About this blog

            This blog grew out of my work on family papers, preserved and handed down by my ancestors from the 1700s until almost 2000. At that point, my mother, Jean (Staples) Showalter, and her cousin, William Watts, gave the family archives to the Historical Society of Western Virginia. My second cousins, William Watts’s daughters, took the initiative to raise funds to put the Society’s collections online. I have been reading the family documents, transcribing them, and transferring key information to a form, to assist a team of volunteers who enter the data into the Society’s virtual collections database. I hope to do two things in this blog:
1          Call attention to some of the interesting material, on subjects like daily life in the country, education, courtship, business and commerce, signs of progress, attitudes toward death, politics, the coming of the Civil War, and many others.
2          Discuss some of the questions that arise in reading these old documents, like the value of knowing the past, the ethics of reading private correspondences, the contrasts between perspectives then and now, the reasons for people’s interest in their ancestry, and many others..

            As the documents are scanned and entered into the database, they become accessible by way of the internet. To find them, go to http://www.history-museum.org/. At the top of the home page, you will see: Visit HMWV's Virtual Collection! with the link Click here beneath it.
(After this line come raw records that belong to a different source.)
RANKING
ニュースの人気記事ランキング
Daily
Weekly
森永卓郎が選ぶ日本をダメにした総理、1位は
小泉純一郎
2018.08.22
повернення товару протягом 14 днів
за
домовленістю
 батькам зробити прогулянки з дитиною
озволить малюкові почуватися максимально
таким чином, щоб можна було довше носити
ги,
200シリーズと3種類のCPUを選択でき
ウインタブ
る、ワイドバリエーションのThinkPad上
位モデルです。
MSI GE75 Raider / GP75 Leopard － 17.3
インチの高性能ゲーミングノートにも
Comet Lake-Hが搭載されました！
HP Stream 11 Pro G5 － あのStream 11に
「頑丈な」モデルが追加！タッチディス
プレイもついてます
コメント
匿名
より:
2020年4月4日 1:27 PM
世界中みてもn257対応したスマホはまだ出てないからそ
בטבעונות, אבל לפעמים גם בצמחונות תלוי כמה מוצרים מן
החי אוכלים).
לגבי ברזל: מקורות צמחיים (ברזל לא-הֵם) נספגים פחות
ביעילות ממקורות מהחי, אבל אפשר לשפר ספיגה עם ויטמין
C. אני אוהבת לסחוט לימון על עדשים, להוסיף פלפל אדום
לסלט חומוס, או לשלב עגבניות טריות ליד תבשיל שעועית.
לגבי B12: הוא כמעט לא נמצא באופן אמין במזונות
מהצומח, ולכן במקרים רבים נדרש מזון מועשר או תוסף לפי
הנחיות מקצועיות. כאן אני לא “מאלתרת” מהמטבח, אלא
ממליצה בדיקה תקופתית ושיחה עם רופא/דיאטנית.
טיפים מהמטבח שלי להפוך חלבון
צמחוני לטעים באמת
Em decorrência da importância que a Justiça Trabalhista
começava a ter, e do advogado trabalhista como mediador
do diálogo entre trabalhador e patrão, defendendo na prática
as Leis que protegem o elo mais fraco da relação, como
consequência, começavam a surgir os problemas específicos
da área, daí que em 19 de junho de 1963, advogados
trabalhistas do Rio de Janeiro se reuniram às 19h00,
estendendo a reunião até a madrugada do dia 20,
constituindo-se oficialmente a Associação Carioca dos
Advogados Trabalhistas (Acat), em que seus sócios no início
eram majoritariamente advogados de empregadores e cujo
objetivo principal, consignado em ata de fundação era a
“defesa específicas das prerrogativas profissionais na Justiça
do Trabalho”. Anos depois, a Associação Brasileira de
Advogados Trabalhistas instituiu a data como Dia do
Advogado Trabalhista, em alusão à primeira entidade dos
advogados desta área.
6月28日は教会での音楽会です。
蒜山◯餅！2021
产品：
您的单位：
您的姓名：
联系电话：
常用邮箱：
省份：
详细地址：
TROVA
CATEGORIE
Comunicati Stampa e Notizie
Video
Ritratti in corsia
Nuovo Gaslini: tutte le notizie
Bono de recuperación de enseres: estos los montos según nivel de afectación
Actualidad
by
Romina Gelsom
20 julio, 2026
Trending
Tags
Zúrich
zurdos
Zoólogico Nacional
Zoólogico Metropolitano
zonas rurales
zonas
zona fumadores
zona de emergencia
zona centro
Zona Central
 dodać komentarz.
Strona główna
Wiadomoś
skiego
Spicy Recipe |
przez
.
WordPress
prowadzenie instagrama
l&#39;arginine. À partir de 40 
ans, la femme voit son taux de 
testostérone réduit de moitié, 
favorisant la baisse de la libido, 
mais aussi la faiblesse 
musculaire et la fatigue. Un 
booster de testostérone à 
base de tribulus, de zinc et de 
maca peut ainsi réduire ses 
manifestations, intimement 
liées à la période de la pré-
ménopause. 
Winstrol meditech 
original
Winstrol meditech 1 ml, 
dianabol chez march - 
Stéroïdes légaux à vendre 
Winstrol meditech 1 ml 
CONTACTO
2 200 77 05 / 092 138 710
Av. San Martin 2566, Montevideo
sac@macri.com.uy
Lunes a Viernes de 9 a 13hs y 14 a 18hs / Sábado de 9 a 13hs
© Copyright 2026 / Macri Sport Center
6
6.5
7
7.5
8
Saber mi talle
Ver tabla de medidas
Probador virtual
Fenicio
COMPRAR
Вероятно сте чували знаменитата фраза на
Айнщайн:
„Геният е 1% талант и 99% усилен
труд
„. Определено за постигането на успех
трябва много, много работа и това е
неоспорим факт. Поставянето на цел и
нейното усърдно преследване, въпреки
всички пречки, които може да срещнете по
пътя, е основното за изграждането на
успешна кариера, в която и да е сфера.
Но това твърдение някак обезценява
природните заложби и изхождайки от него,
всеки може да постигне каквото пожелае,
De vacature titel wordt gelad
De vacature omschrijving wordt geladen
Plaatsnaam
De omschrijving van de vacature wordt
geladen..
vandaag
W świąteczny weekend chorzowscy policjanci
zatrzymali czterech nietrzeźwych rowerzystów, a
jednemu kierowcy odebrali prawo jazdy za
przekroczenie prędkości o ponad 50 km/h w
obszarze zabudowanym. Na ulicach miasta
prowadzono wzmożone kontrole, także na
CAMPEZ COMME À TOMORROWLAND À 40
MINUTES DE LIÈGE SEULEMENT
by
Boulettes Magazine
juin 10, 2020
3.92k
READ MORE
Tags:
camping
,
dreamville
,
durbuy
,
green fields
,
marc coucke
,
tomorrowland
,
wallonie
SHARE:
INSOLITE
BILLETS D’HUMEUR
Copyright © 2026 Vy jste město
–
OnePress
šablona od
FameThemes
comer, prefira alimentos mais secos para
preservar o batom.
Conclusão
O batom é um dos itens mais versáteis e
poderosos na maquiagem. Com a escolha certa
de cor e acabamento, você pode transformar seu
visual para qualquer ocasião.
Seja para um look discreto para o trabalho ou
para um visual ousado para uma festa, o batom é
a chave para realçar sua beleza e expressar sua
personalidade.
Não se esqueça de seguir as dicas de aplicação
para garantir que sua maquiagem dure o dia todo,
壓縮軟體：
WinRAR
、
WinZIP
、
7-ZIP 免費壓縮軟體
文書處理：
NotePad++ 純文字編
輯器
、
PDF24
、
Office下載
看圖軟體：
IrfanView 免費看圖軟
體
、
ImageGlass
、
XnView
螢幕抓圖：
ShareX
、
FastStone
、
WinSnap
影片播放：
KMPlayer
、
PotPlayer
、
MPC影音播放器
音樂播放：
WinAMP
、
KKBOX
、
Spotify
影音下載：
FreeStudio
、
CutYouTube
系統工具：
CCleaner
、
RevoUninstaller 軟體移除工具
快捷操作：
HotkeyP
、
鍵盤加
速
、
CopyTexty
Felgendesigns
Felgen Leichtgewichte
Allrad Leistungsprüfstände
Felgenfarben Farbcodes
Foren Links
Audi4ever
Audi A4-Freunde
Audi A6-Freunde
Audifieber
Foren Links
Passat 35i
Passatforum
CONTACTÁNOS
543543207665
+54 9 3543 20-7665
If you click, you will be taken to a search page, on which you can enter keywords. The documents are indexed not only by proper names, but also by subjects. You could therefore search for “Edward Watts”, my ancestor; “Oaklands”, his plantation; “Big Lick”, the old name for Roanoke; or for a subject, like “crops”, “diseases”, “religion”, “slavery”, or “weather”.
            Because I am preparing the documents for entry into the database, I may refer to documents not yet online. They are housed at the History Museum and Historical Society of Western Virginia, in Roanoke, Virginia. Contact information is provided on the website, and it may be possible to consult the documents on site or to obtain photocopies.
            Besides my musings on topics that catch my fancy, I also plan to post some finding lists and tables of contents, to give a fuller account of what is in these collections and to enable people, especially genealogists and historians, to locate items of interest without waiting for me to stumble on them.